▶ Extract to read

- Opening Delimiter -

- KY 195 highlighted in red

Route information
- Maintained by KYTC
- Length: 11.6 mi (18.7 km)

Major junctions
- South end: KY 197 in Ashcamp
- KY 611 in Lookout KY 3174 near Wolfpit
- North end: US 460 / KY 80 in Marrowbone

Location
- Country: United States
- State: Kentucky
- Counties: Pike

Highway system
- Kentucky State Highway System; Interstate; US; State; Parkways;
| ← KY 194 |  | → KY 196 |

= Kentucky Route 195 =

Highway in Kentucky, USA

Kentucky Route 195 (KY 195) is an 11.6 mi state highway in the U.S. state of Kentucky. The highway connects Ashcamp with Marrowbone with mostly rural areas of Pike County.

==Route description==
KY 195 begins at an intersection with KY 197 in Ashcamp, within Pike County. It travels in a fairly northwestern direction. It curves to the north-northwest, at a point just north of Hellier, and begins paralleling Marrowbone Creek. It travels through Big Branch. It then crosses over Marrowbone Creek and passes Maritha Johnson Cemetery just before curving to the northeast. Just before entering Lookout, it has a second crossing of Marrowbone Creek. In Lookout, it intersects the eastern terminus of KY 611 (Poor Bottom Road). KY 195 travels through Rockhouse and curves to the east. It curves to the north-northeast to have an interchange with KY 3174 (Corridor Q, future US 460) and a third crossing of Marrowbone Creek just south of Wolfpit. Just before leaving Wolfpit, it crosses Wolfpit Branch. The highway immediately curves to the northeast. It crosses over some railroad tracks and crosses over Russell Fork on the Earl Johnson Memorial Bridge just before meets its northern terminus, an intersection with US 460/KY 80 (Regina Belcher Highway).

- Closing Delimiter -

Rename "Pike County" to "Pike Co." throughout while copying the Kentucky Route 195 article, starting with "Highway in Kentucky, USA" and going on through "of Pike County.". The listing that comes next is separate from the Kentucky Route 195 article.

(Extracted page text data)
- Opening Delimiter -

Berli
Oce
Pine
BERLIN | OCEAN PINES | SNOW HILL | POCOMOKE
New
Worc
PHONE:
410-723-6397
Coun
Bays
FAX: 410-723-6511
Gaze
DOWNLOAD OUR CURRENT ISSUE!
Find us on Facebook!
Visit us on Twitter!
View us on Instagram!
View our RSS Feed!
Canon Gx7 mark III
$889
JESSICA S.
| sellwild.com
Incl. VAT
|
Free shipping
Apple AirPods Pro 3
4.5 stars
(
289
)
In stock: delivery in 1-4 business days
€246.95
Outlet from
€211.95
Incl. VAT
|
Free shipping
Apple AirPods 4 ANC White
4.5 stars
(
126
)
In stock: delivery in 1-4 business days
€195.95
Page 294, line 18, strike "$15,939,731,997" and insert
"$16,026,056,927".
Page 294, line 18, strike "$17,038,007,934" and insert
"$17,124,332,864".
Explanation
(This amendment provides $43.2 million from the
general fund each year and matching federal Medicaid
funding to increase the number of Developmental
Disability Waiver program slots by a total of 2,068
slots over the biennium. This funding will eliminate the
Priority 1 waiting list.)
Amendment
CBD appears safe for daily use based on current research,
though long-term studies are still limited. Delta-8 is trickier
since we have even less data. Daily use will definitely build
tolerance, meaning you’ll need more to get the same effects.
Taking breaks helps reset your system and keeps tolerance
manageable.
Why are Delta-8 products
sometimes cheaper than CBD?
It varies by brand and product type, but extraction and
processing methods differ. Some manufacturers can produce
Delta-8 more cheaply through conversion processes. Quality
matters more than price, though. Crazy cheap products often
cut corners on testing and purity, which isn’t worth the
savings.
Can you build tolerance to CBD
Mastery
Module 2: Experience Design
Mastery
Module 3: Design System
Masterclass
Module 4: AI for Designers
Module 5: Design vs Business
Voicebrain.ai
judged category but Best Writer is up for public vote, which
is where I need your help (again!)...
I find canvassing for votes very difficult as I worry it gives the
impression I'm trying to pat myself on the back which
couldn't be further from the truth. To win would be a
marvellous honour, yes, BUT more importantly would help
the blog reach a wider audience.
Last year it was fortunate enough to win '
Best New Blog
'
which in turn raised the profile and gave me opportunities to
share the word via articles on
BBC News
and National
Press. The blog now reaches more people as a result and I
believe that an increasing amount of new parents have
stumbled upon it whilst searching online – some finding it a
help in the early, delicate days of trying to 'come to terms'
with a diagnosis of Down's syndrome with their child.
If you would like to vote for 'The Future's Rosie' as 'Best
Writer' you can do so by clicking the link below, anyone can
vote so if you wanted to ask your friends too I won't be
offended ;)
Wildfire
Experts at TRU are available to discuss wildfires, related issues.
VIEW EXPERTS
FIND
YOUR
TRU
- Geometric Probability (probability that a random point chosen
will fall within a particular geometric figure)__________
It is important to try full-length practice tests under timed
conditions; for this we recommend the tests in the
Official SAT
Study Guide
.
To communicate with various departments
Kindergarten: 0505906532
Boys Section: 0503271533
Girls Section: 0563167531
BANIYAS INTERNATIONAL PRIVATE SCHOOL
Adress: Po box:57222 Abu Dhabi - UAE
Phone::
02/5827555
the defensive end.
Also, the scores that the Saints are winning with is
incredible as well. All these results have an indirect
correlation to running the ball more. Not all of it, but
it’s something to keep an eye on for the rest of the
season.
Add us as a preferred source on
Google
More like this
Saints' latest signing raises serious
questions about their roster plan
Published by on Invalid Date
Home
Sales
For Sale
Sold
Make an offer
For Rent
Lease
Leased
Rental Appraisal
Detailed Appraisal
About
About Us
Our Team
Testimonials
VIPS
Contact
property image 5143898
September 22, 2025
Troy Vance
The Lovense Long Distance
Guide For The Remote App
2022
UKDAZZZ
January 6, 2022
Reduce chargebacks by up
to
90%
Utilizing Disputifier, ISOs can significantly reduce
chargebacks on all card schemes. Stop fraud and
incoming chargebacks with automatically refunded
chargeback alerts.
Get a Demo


- Closing Delimiter -

▶ Exercise output
Highway in Kentucky, USA

Kentucky Route 195 (KY 195) is an 11.6 mi state highway in the U.S. state of Kentucky. The highway connects Ashcamp with Marrowbone with mostly rural areas of Pike Co..